* [About this task]: Restate word for word the lines of the material below, from the line with "text_box [783, 221, 1412, 398]" to the line with "Rendered at 1650 by 1275 pixels.", both lines included, and no others.

* [Provided records]:

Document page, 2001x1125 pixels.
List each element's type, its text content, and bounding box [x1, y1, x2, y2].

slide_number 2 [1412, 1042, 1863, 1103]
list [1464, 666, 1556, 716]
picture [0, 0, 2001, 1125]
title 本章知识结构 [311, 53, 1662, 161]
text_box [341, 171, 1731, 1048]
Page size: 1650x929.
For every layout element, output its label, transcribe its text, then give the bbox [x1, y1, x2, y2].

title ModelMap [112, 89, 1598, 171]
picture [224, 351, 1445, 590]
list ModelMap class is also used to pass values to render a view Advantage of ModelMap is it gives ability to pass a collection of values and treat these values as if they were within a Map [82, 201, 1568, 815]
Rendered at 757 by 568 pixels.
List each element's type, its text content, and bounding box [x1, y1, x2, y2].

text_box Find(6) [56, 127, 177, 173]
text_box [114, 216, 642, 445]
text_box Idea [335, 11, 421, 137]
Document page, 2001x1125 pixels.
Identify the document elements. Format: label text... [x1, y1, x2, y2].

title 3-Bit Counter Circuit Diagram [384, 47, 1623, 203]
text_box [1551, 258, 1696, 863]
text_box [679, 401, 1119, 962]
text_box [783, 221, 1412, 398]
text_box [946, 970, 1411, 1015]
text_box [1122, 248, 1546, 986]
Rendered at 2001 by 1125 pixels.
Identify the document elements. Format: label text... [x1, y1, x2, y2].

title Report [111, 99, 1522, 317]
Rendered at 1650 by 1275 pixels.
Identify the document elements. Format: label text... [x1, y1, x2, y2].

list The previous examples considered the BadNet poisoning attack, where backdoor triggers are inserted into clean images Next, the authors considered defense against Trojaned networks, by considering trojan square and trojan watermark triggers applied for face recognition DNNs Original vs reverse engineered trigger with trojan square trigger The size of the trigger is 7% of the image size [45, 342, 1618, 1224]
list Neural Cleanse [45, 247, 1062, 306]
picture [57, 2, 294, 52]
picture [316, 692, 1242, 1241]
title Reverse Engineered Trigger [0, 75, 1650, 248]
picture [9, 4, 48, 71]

* [Answer box]:
text_box [783, 221, 1412, 398]
text_box [946, 970, 1411, 1015]
text_box [1122, 248, 1546, 986]
Rendered at 2001 by 1125 pixels.
Identify the document elements. Format: label text... [x1, y1, x2, y2].

title Report [111, 99, 1522, 317]
Rendered at 1650 by 1275 pixels.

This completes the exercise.